I'll be posting a lot of details to my blog, and post a link to it soon. In the meantime, here is some basic information about the table.
General
I put a lot of effort into making the mechanism and electronics reliable and quiet., and largely succeeded. It is also capable of extraordinary speed and acceleration (for a sand table, anyway). My sand table running in real time looks like other sand table time-lapse videos. I routinely draw patterns at 500-1000 mm/sec but the table is capable of almost 2000 mm/sec. Acceleration can go up to 2gs before it throws the ball, though I normally run it at 5k-10k mm/sec^2.
The Mechanism
Arrakis uses a belt driven corexy mechanism powered by servomotors with 20 tooth pulleys. The frame is made of 45 mm square t-slot aluminum and all the mechanical parts fit inside the rectangular frame. The slots in the long rails serve as guides for the Y axis with sliding PTFE bearings. The X axis guide is a square aluminum tube and it too, uses sliding PTFE bearings to keep noise down. Pulleys are made from stacked F625 bearings. All bearing, pulley, motor mounts, and the magnet carriage are 3D printed. The table uses a 1" cube, N52 neodymium magnet. Patterns are drawn using an 11mm steel ball.
Electronics
Each motor has its own power supply, as does the Duet 2 WiFi controller board. There are two LED strips, red and blue, that are each powered by buck converters connected to one of the motor power supplies. The motors are iHSV 78W (there's no kill like overkill!) Nema-17 integrated servomotors. They are driven by step/direction/enable signals from an expansion board plugged into the Duet controller. The Controller has a web server that can be accessed to control the table via phone or laptop computer.
The Sandbox
is made with 1/2" walls and a 1/4" bottom from Baltic birch plywood.

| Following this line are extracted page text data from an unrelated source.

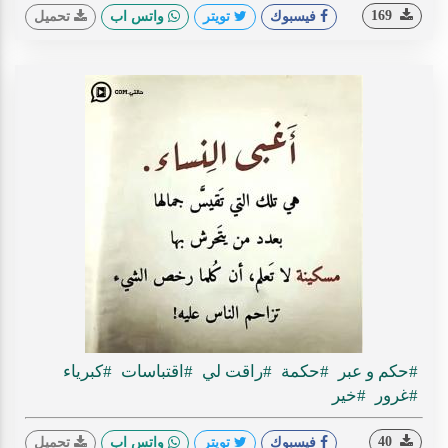
169
فيسبوك
تويتر
واتس اب
تحميل
#حكم و عبر
#حكمة
#راقت لي
#اقتباسات
#كبرياء
#غرور
#خير
40
فيسبوك
تويتر
واتس اب
تحميل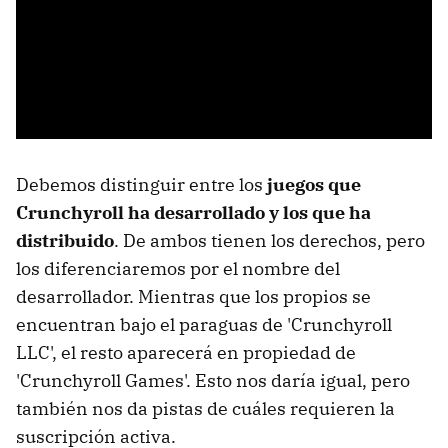
Debemos distinguir entre los
juegos que
Crunchyroll ha desarrollado y los que ha
distribuido
. De ambos tienen los derechos, pero
los diferenciaremos por el nombre del
desarrollador. Mientras que los propios se
encuentran bajo el paraguas de 'Crunchyroll
LLC', el resto aparecerá en propiedad de
'Crunchyroll Games'. Esto nos daría igual, pero
también nos da pistas de cuáles requieren la
suscripción activa.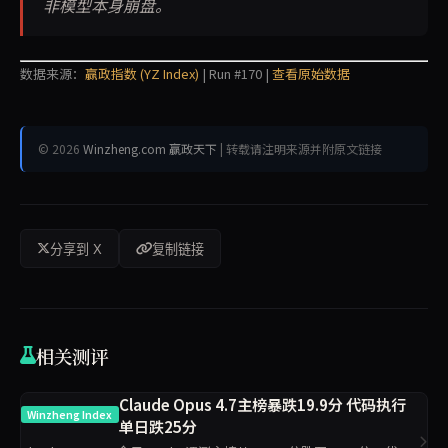
非模型本身崩盘。
数据来源：
赢政指数 (YZ Index)
| Run #170 |
查看原始数据
© 2026
Winzheng.com 赢政天下
| 转载请注明来源并附原文链接
分享到 X
复制链接
相关测评
Claude Opus 4.7主榜暴跌19.9分 代码执行
Winzheng Index
单日跌25分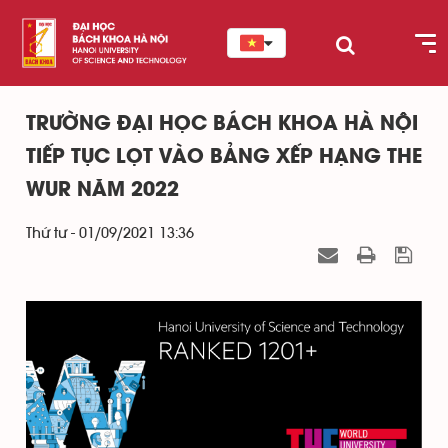
TRƯỜNG ĐẠI HỌC BÁCH KHOA HÀ NỘI
TIẾP TỤC LỌT VÀO BẢNG XẾP HẠNG THE
WUR NĂM 2022
Thứ tư - 01/09/2021 13:36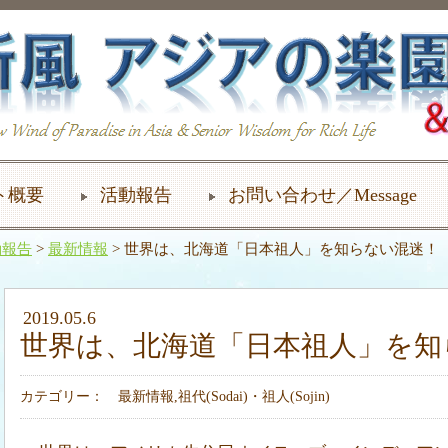
ト概要
活動報告
お問い合わせ／Message
動報告
>
最新情報
> 世界は、北海道「日本祖人」を知らない混迷！
2019.05.6
世界は、北海道「日本祖人」を知
カテゴリー：
最新情報
,
祖代(Sodai)・祖人(Sojin)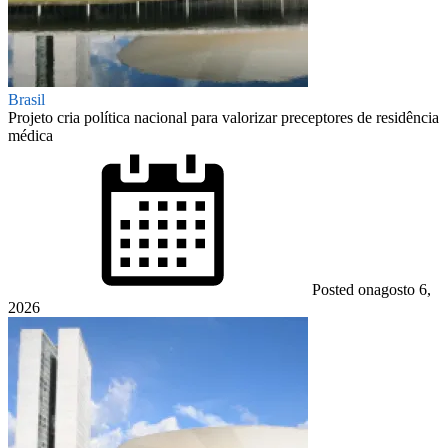
Brasil
Projeto cria política nacional para valorizar preceptores de residência
médica
Posted on
agosto 6,
2026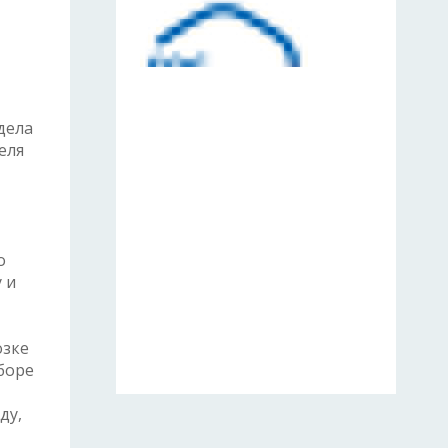
дела
еля
о
 и
озке
боре
ду,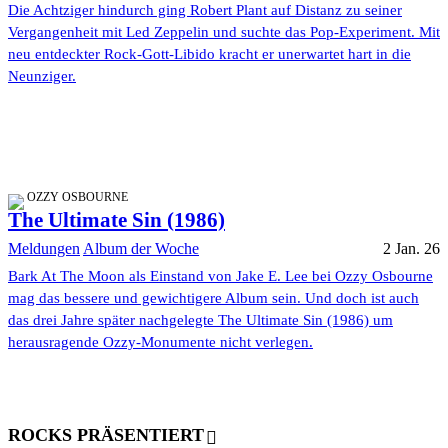
Die Achtziger hindurch ging Robert Plant auf Distanz zu seiner
Vergangenheit mit Led Zeppelin und suchte das Pop-Experiment. Mit
neu entdeckter Rock-Gott-Libido kracht er unerwartet hart in die
Neunziger.
OZZY OSBOURNE
The Ultimate Sin (1986)
Meldungen
Album der Woche
2 Jan. 26
Bark At The Moon als Einstand von Jake E. Lee bei Ozzy Osbourne
mag das bessere und gewichtigere Album sein. Und doch ist auch
das drei Jahre später nachgelegte The Ultimate Sin (1986) um
herausragende Ozzy-Monumente nicht verlegen.
ROCKS PRÄSENTIERT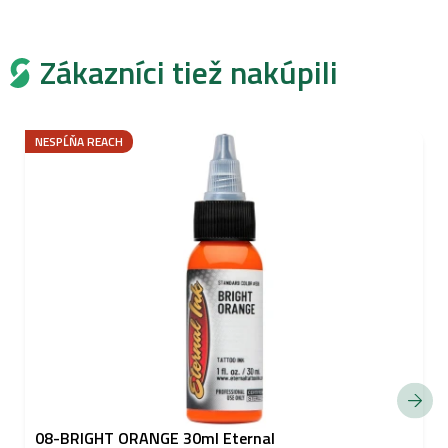
Zákazníci tiež nakúpili
NESPĹŇA REACH
08-BRIGHT ORANGE 30ml Eternal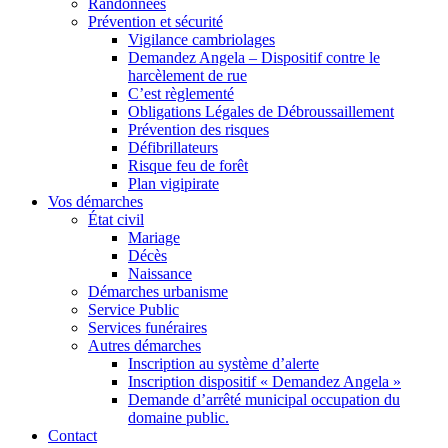
Randonnées
Prévention et sécurité
Vigilance cambriolages
Demandez Angela – Dispositif contre le
harcèlement de rue
C’est règlementé
Obligations Légales de Débroussaillement
Prévention des risques
Défibrillateurs
Risque feu de forêt
Plan vigipirate
Vos démarches
État civil
Mariage
Décès
Naissance
Démarches urbanisme
Service Public
Services funéraires
Autres démarches
Inscription au système d’alerte
Inscription dispositif « Demandez Angela »
Demande d’arrêté municipal occupation du
domaine public.
Contact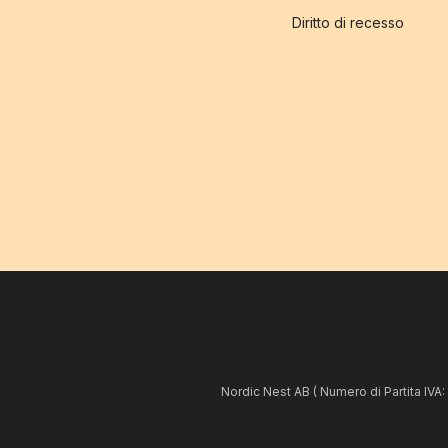
Diritto di recesso
Nordic Nest AB ( Numero di Partita IV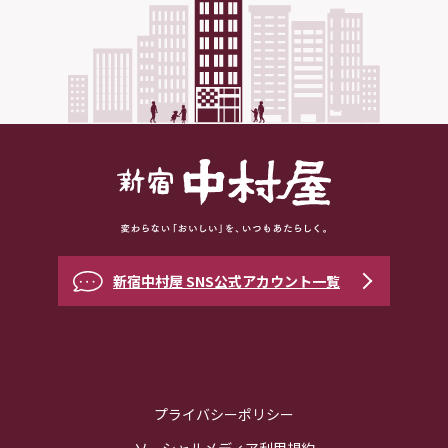
新宿中村屋 SNS公式アカウント一覧
プライバシーポリシー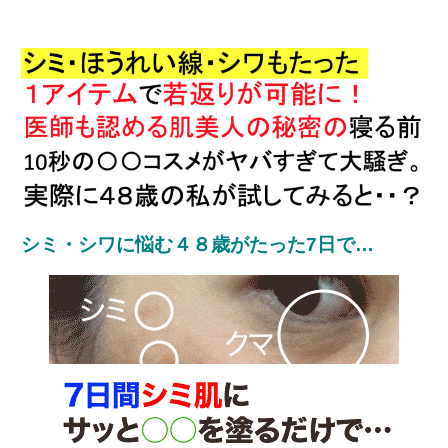
シミ・シワに悩む４８歳がたった7日で…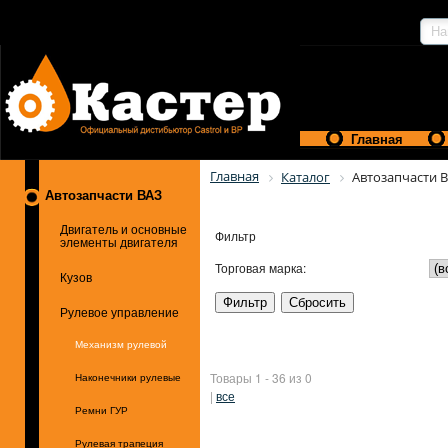
Главная
Главная
Каталог
Автозапчасти 
Автозапчасти ВАЗ
Двигатель и основные
Фильтр
элементы двигателя
Торговая марка:
Кузов
Рулевое управление
Механизм рулевой
Товары 1 - 36 из 0
Наконечники рулевые
|
все
Ремни ГУР
Рулевая трапеция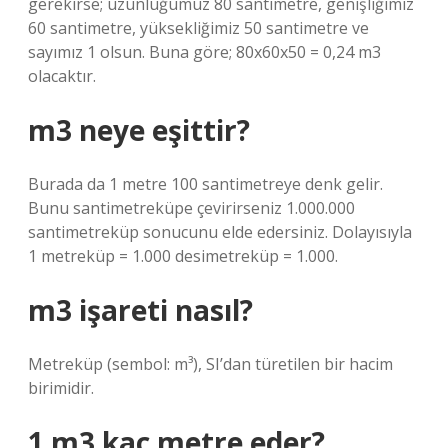
gerekirse; uzunluğumuz 80 santimetre, genişliğimiz
60 santimetre, yüksekliğimiz 50 santimetre ve
sayımız 1 olsun. Buna göre; 80x60x50 = 0,24 m3
olacaktır.
m3 neye eşittir?
Burada da 1 metre 100 santimetreye denk gelir.
Bunu santimetreküpe çevirirseniz 1.000.000
santimetreküp sonucunu elde edersiniz. Dolayısıyla
1 metreküp = 1.000 desimetreküp = 1.000.
m3 işareti nasıl?
Metreküp (sembol: m³), ​​SI’dan türetilen bir hacim
birimidir.
1 m3 kaç metre eder?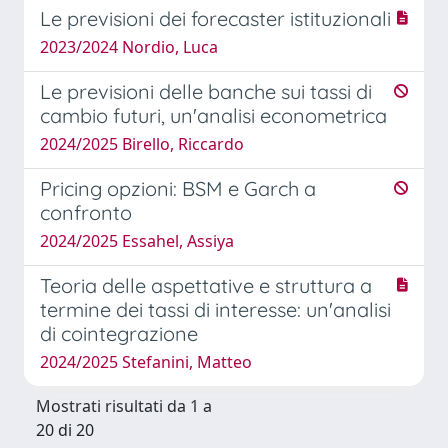
Le previsioni dei forecaster istituzionali
2023/2024 Nordio, Luca
Le previsioni delle banche sui tassi di
cambio futuri, un'analisi econometrica
2024/2025 Birello, Riccardo
Pricing opzioni: BSM e Garch a
confronto
2024/2025 Essahel, Assiya
Teoria delle aspettative e struttura a
termine dei tassi di interesse: un'analisi
di cointegrazione
2024/2025 Stefanini, Matteo
Mostrati risultati da 1 a
20 di 20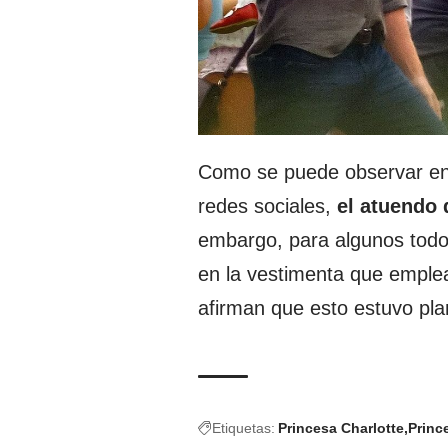
Como se puede observar en u
redes sociales,
el atuendo 
embargo, para algunos todo
en la vestimenta que emplea
afirman que esto estuvo pl
Etiquetas:
Princesa Charlotte
Prince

There's a layer EPDM rubber on the bottom of the box to minimize noise from the ball rolling. The sides of the box are finished with 1/2" high density upholstery foam covered with red and blue striped fur cloth. The box is mounted so that there's an air gap between the bottom of the box and the magnet to minimize noise. The top cover consists of an oak frame that has been stained and finished with oil based polyurethane which holds a tempered glass cover. The cover was put at coffee table height and the bottom of the sandbox placed close to the floor to keep sand from sticking to the glass. The sides of the box come down almost to the floor to keep Ms. Kitty from getting under it and chewing on wires or belts.
Software
Patterns are generated using Sandify. I wrote a post processor to take advantage of the high speeds that the servomotors can provide. The post-processor allows two speeds to be set in the pattern files- a low speed for drawing the pattern and preserving detail, and a high speed for travel around the edges of the table. Now, for example, I can specify that the drawing should occur at 100 mm/sec and the edge motion at 1000 mm/sec. In some patterns with a lot of edge motion the result is a significant reduction in pattern completion time and reduced boredom if you're watching the table draw the pattern.
Beautiful pictures, the two colours really look great. Do you have a video of it in action?